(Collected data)
┌──
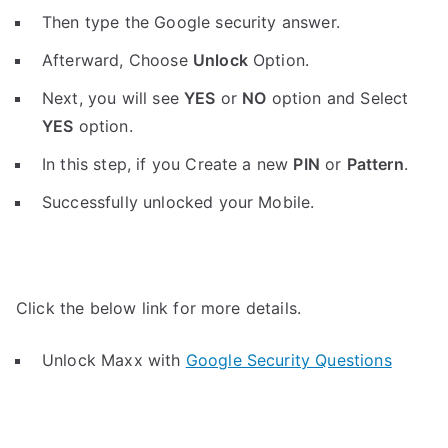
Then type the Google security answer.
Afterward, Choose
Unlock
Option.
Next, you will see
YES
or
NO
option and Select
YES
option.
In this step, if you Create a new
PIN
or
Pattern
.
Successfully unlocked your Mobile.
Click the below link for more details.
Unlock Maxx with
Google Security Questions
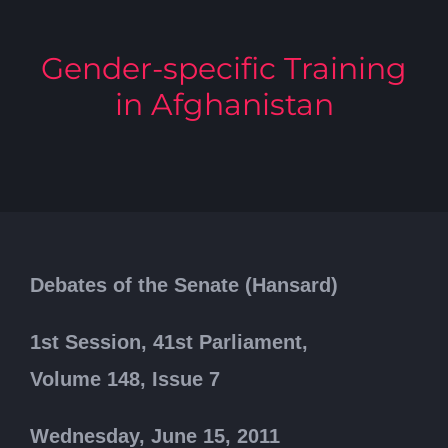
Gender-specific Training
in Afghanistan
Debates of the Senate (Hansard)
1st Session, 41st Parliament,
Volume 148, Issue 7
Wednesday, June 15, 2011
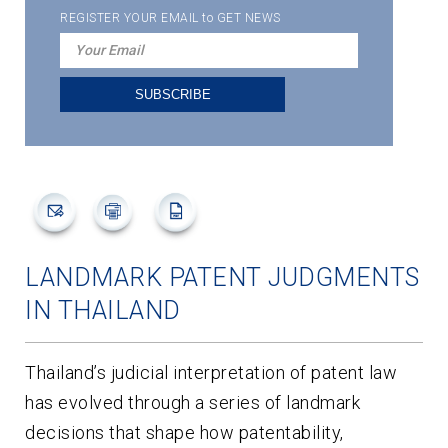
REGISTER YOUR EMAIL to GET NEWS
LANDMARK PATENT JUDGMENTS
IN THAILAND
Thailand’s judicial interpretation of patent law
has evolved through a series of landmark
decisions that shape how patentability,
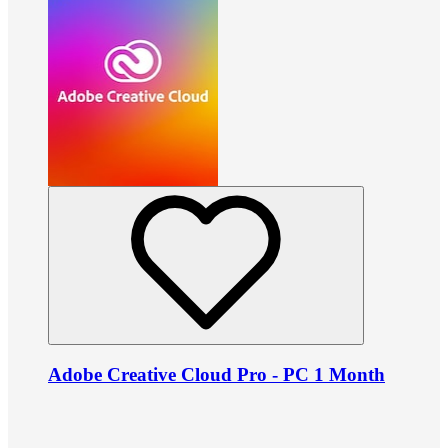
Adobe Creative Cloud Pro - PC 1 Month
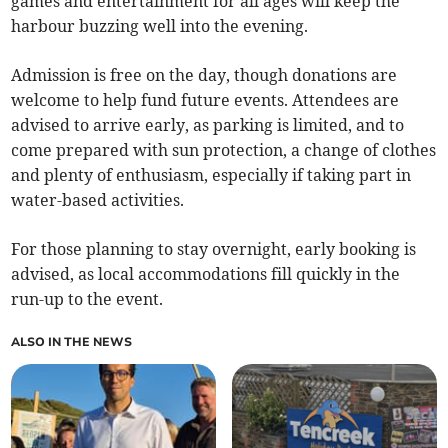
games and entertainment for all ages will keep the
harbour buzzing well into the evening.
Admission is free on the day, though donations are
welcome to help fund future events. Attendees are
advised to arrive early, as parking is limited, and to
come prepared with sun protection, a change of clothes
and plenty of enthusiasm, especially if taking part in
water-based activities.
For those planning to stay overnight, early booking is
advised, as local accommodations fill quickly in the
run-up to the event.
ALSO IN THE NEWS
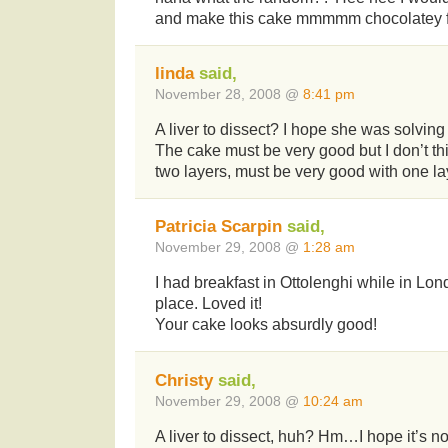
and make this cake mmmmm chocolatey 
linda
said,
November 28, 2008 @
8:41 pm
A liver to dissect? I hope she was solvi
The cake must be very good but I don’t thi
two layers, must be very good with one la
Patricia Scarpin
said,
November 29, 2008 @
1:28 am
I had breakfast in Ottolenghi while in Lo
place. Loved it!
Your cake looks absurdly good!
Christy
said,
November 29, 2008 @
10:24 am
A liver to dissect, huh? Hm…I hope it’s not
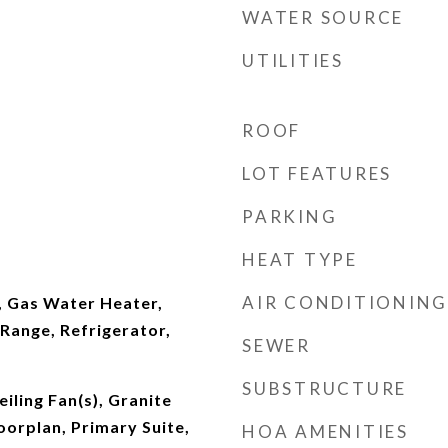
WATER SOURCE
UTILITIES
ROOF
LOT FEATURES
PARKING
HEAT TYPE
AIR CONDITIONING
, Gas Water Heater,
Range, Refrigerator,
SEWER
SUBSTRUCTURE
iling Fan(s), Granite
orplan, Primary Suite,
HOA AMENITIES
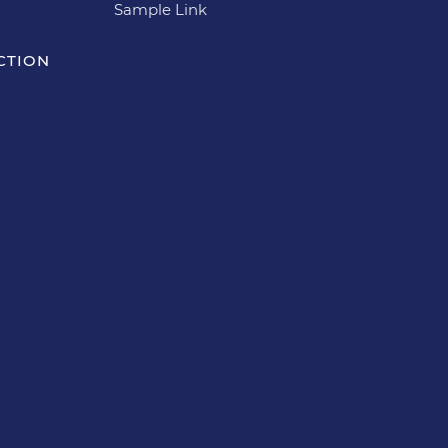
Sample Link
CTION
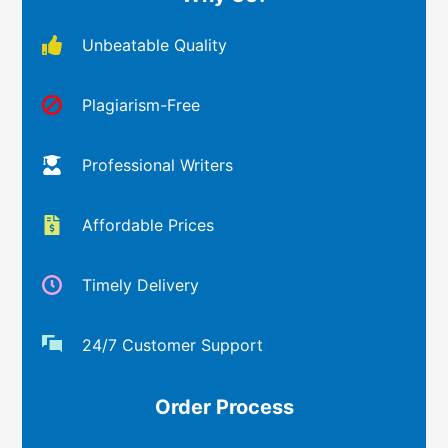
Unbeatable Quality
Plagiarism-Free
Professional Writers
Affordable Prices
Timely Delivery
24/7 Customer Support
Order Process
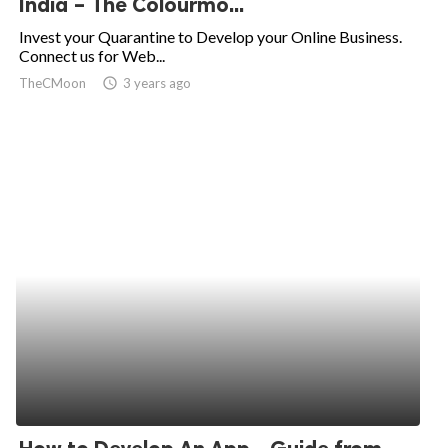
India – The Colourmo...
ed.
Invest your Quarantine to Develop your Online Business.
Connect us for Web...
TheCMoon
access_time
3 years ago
└──
WHAT IS BEING ASKED:
Print again, exactly, the lines of the records above from the first line through the line with "games and entertainment". No pictures.

RESULT OF THE EXERCISE:
Then type the Google security answer.
Afterward, Choose
Unlock
Option.
Next, you will see
YES
or
NO
option and Select
YES
option.
In this step, if you Create a new
PIN
or
Pattern
.
Successfully unlocked your Mobile.
Click the below link for more details.
Unlock Maxx with
Google Security Questions
Gender-specific Training
in Afghanistan
Debates of the Senate (Hansard)
1st Session, 41st Parliament,
Volume 148, Issue 7
Wednesday, June 15, 2011
REGISTER YOUR EMAIL to GET NEWS
LANDMARK PATENT JUDGMENTS
IN THAILAND
Thailand’s judicial interpretation of patent law
has evolved through a series of landmark
decisions that shape how patentability,
Adobe Creative Cloud Pro - PC 1 Month
games and entertainment for all ages will keep the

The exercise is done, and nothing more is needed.